(Data lines)
__________________________________________________

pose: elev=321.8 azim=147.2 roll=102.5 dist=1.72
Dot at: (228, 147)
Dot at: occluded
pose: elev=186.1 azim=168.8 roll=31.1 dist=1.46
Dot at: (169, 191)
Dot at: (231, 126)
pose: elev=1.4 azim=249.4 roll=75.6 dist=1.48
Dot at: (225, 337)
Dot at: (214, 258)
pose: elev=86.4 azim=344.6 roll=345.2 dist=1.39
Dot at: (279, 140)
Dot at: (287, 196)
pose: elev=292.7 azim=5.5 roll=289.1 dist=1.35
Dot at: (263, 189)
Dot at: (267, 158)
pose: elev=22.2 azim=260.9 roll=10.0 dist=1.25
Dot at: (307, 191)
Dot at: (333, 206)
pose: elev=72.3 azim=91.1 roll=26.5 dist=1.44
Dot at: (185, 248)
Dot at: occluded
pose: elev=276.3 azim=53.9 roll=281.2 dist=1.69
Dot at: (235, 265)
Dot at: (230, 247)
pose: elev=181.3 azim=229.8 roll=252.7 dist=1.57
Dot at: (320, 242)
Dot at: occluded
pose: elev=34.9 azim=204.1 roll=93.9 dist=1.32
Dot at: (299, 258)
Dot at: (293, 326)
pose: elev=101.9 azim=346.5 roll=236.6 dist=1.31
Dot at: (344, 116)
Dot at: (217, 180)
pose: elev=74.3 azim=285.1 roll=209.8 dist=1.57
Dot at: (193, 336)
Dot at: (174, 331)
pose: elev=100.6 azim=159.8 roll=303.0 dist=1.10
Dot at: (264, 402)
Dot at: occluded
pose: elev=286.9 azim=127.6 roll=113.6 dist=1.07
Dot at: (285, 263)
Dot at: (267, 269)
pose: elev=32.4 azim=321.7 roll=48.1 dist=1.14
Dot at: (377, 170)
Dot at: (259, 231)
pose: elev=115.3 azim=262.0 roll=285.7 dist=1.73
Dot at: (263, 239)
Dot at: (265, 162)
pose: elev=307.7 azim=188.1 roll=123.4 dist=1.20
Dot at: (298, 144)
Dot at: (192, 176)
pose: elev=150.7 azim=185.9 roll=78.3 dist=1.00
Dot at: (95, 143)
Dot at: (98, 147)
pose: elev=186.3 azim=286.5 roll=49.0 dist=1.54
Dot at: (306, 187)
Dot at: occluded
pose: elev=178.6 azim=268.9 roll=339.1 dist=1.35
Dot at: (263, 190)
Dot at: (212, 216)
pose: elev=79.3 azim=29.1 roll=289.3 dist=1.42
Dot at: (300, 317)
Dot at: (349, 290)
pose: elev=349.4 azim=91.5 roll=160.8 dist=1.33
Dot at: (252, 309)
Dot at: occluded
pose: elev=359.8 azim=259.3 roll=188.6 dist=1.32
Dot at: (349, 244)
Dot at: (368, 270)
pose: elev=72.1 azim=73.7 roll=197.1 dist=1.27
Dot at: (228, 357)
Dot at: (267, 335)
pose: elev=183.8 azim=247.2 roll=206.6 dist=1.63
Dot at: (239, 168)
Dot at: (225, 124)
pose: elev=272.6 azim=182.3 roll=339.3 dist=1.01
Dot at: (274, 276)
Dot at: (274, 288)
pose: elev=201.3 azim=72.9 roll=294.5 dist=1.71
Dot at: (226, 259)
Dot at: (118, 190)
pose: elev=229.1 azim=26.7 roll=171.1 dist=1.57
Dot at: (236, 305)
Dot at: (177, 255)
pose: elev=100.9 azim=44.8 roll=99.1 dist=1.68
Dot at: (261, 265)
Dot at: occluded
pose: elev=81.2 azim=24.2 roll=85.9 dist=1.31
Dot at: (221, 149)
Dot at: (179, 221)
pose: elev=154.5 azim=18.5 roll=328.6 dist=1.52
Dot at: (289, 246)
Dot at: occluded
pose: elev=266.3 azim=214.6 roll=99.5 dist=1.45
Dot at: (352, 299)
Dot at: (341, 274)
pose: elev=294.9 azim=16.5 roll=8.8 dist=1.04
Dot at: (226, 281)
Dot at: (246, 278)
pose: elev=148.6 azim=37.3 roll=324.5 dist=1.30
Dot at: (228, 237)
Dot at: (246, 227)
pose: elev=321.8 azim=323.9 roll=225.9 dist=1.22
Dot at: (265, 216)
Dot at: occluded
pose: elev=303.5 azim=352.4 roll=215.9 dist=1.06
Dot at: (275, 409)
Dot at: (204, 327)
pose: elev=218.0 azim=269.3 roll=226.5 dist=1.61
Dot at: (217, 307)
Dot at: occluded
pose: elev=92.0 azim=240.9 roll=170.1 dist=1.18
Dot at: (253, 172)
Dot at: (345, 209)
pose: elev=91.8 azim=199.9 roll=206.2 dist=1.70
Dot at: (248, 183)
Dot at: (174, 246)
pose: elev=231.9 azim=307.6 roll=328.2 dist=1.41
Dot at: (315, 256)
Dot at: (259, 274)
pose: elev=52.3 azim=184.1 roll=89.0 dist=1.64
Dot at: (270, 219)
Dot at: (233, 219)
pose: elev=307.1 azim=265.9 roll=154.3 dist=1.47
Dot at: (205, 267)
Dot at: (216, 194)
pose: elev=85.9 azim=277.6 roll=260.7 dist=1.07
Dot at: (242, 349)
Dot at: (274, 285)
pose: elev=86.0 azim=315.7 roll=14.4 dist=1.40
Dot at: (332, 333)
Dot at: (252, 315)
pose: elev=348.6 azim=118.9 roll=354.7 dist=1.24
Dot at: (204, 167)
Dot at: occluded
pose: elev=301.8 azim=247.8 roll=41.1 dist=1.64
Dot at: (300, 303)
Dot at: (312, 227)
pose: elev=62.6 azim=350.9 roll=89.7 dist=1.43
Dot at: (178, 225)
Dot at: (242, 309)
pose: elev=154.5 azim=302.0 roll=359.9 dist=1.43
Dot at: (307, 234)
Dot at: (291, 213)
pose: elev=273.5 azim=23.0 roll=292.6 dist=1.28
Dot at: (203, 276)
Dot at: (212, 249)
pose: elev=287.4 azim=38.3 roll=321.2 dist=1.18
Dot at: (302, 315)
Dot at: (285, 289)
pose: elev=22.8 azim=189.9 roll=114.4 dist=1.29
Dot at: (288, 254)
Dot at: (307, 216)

__________________________________________________

** Do this **
Can you reproduce all of the lines above, character for character, with nothing changed?

** Complete answer **
pose: elev=321.8 azim=147.2 roll=102.5 dist=1.72
Dot at: (228, 147)
Dot at: occluded
pose: elev=186.1 azim=168.8 roll=31.1 dist=1.46
Dot at: (169, 191)
Dot at: (231, 126)
pose: elev=1.4 azim=249.4 roll=75.6 dist=1.48
Dot at: (225, 337)
Dot at: (214, 258)
pose: elev=86.4 azim=344.6 roll=345.2 dist=1.39
Dot at: (279, 140)
Dot at: (287, 196)
pose: elev=292.7 azim=5.5 roll=289.1 dist=1.35
Dot at: (263, 189)
Dot at: (267, 158)
pose: elev=22.2 azim=260.9 roll=10.0 dist=1.25
Dot at: (307, 191)
Dot at: (333, 206)
pose: elev=72.3 azim=91.1 roll=26.5 dist=1.44
Dot at: (185, 248)
Dot at: occluded
pose: elev=276.3 azim=53.9 roll=281.2 dist=1.69
Dot at: (235, 265)
Dot at: (230, 247)
pose: elev=181.3 azim=229.8 roll=252.7 dist=1.57
Dot at: (320, 242)
Dot at: occluded
pose: elev=34.9 azim=204.1 roll=93.9 dist=1.32
Dot at: (299, 258)
Dot at: (293, 326)
pose: elev=101.9 azim=346.5 roll=236.6 dist=1.31
Dot at: (344, 116)
Dot at: (217, 180)
pose: elev=74.3 azim=285.1 roll=209.8 dist=1.57
Dot at: (193, 336)
Dot at: (174, 331)
pose: elev=100.6 azim=159.8 roll=303.0 dist=1.10
Dot at: (264, 402)
Dot at: occluded
pose: elev=286.9 azim=127.6 roll=113.6 dist=1.07
Dot at: (285, 263)
Dot at: (267, 269)
pose: elev=32.4 azim=321.7 roll=48.1 dist=1.14
Dot at: (377, 170)
Dot at: (259, 231)
pose: elev=115.3 azim=262.0 roll=285.7 dist=1.73
Dot at: (263, 239)
Dot at: (265, 162)
pose: elev=307.7 azim=188.1 roll=123.4 dist=1.20
Dot at: (298, 144)
Dot at: (192, 176)
pose: elev=150.7 azim=185.9 roll=78.3 dist=1.00
Dot at: (95, 143)
Dot at: (98, 147)
pose: elev=186.3 azim=286.5 roll=49.0 dist=1.54
Dot at: (306, 187)
Dot at: occluded
pose: elev=178.6 azim=268.9 roll=339.1 dist=1.35
Dot at: (263, 190)
Dot at: (212, 216)
pose: elev=79.3 azim=29.1 roll=289.3 dist=1.42
Dot at: (300, 317)
Dot at: (349, 290)
pose: elev=349.4 azim=91.5 roll=160.8 dist=1.33
Dot at: (252, 309)
Dot at: occluded
pose: elev=359.8 azim=259.3 roll=188.6 dist=1.32
Dot at: (349, 244)
Dot at: (368, 270)
pose: elev=72.1 azim=73.7 roll=197.1 dist=1.27
Dot at: (228, 357)
Dot at: (267, 335)
pose: elev=183.8 azim=247.2 roll=206.6 dist=1.63
Dot at: (239, 168)
Dot at: (225, 124)
pose: elev=272.6 azim=182.3 roll=339.3 dist=1.01
Dot at: (274, 276)
Dot at: (274, 288)
pose: elev=201.3 azim=72.9 roll=294.5 dist=1.71
Dot at: (226, 259)
Dot at: (118, 190)
pose: elev=229.1 azim=26.7 roll=171.1 dist=1.57
Dot at: (236, 305)
Dot at: (177, 255)
pose: elev=100.9 azim=44.8 roll=99.1 dist=1.68
Dot at: (261, 265)
Dot at: occluded
pose: elev=81.2 azim=24.2 roll=85.9 dist=1.31
Dot at: (221, 149)
Dot at: (179, 221)
pose: elev=154.5 azim=18.5 roll=328.6 dist=1.52
Dot at: (289, 246)
Dot at: occluded
pose: elev=266.3 azim=214.6 roll=99.5 dist=1.45
Dot at: (352, 299)
Dot at: (341, 274)
pose: elev=294.9 azim=16.5 roll=8.8 dist=1.04
Dot at: (226, 281)
Dot at: (246, 278)
pose: elev=148.6 azim=37.3 roll=324.5 dist=1.30
Dot at: (228, 237)
Dot at: (246, 227)
pose: elev=321.8 azim=323.9 roll=225.9 dist=1.22
Dot at: (265, 216)
Dot at: occluded
pose: elev=303.5 azim=352.4 roll=215.9 dist=1.06
Dot at: (275, 409)
Dot at: (204, 327)
pose: elev=218.0 azim=269.3 roll=226.5 dist=1.61
Dot at: (217, 307)
Dot at: occluded
pose: elev=92.0 azim=240.9 roll=170.1 dist=1.18
Dot at: (253, 172)
Dot at: (345, 209)
pose: elev=91.8 azim=199.9 roll=206.2 dist=1.70
Dot at: (248, 183)
Dot at: (174, 246)
pose: elev=231.9 azim=307.6 roll=328.2 dist=1.41
Dot at: (315, 256)
Dot at: (259, 274)
pose: elev=52.3 azim=184.1 roll=89.0 dist=1.64
Dot at: (270, 219)
Dot at: (233, 219)
pose: elev=307.1 azim=265.9 roll=154.3 dist=1.47
Dot at: (205, 267)
Dot at: (216, 194)
pose: elev=85.9 azim=277.6 roll=260.7 dist=1.07
Dot at: (242, 349)
Dot at: (274, 285)
pose: elev=86.0 azim=315.7 roll=14.4 dist=1.40
Dot at: (332, 333)
Dot at: (252, 315)
pose: elev=348.6 azim=118.9 roll=354.7 dist=1.24
Dot at: (204, 167)
Dot at: occluded
pose: elev=301.8 azim=247.8 roll=41.1 dist=1.64
Dot at: (300, 303)
Dot at: (312, 227)
pose: elev=62.6 azim=350.9 roll=89.7 dist=1.43
Dot at: (178, 225)
Dot at: (242, 309)
pose: elev=154.5 azim=302.0 roll=359.9 dist=1.43
Dot at: (307, 234)
Dot at: (291, 213)
pose: elev=273.5 azim=23.0 roll=292.6 dist=1.28
Dot at: (203, 276)
Dot at: (212, 249)
pose: elev=287.4 azim=38.3 roll=321.2 dist=1.18
Dot at: (302, 315)
Dot at: (285, 289)
pose: elev=22.8 azim=189.9 roll=114.4 dist=1.29
Dot at: (288, 254)
Dot at: (307, 216)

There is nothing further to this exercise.